Saudi Arabia and France are set to agree on the initial development of a huge area of the Gulf kingdom to create a tourism project that showcases Saudi history, officials said.
The agreement, to be signed on Tuesday during the visit of Saudi Crown Mohammed bin Salman to France, is part of the kingdom's efforts to develop new industries to wean his country off its dependency on oil exports.
While Prince Mohammed is not expected to sign mega contracts during his three-day trip, the Al-Ula project aims to give France an opportunity to use its expertise in tourism to gain a foothold in a project likely to cost billions of dollars to develop.
Al-Ula is an area the size of Belgium, spanning some 22,500 square kilometres (8,700 square miles), about 1,000 km west of the capital Riyadh.
The region is best known for historic sites such as Mada'in Saleh, a 2,000-year-old Nabatean city carved into the rocks of the northern desert, which French archaeologists have been excavating for over 15 years.
It also has Roman camps, rock carvings, Islamic heritage sites and the remnants of the early 20th century Hijaz Ottoman railway that ran from Damascus to Medina.
"Al-Ula stands as an open air canvas and it's up to us to draw something using France's excellence," Amr al-Madani, chief executive of the Royal Commission for Al-Ula, told reporters in Paris.
The 10-year renewable intergovernmental contract will see the creation of an agency run by France and funded by Saudi Arabia that will work on archaeological excavations, developing museum concepts and masterplanning eventually moving towards the awarding of lucrative infrastructure and hotel projects.
France already has a smaller deal with Abu Dhabi that sees the emirate pay the Louvre museum 1 billion euros to use its brand over 30 years.
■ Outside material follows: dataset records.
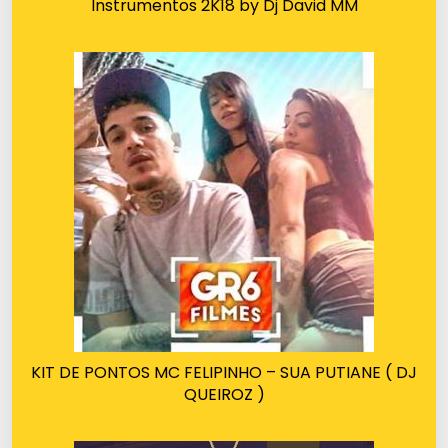
Instrumentos 2K18 by Dj David MM
KIT DE PONTOS MC FELIPINHO – SUA PUTIANE ( DJ
QUEIROZ )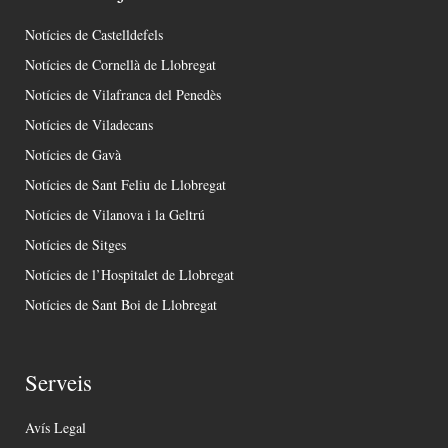
Notícies de Castelldefels
Notícies de Cornellà de Llobregat
Notícies de Vilafranca del Penedès
Notícies de Viladecans
Notícies de Gavà
Notícies de Sant Feliu de Llobregat
Notícies de Vilanova i la Geltrú
Notícies de Sitges
Notícies de l’Hospitalet de Llobregat
Notícies de Sant Boi de Llobregat
Serveis
Avís Legal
Madani declined to give financial details, but said the objective was to attract between 1.5-2.5 million tourists a year.
Saudi plans to admit significant numbers of tourists from abroad have been discussed for years, only to be blocked by conservative opinion and bureaucracy.
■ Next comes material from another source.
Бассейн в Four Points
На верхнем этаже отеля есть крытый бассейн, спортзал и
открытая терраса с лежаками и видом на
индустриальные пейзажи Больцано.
This time, the government appears determined to push through the change, partly because of financial pressures. It hopes to earn billions of dollars to cover a state budget deficit caused by low oil prices.
Economic reforms aim to lift total tourism spending in the country - by local citizens as well as foreigners - to $46.6 billion in 2020 from $27.9 billion in 2015.
"The mission I've been given is make sure the best of French know-how is used in this project," said Gerard Mestrallet, former chief executive of energy firm Engie, who has been appointed by President Emmanuel Macron to push the project forward.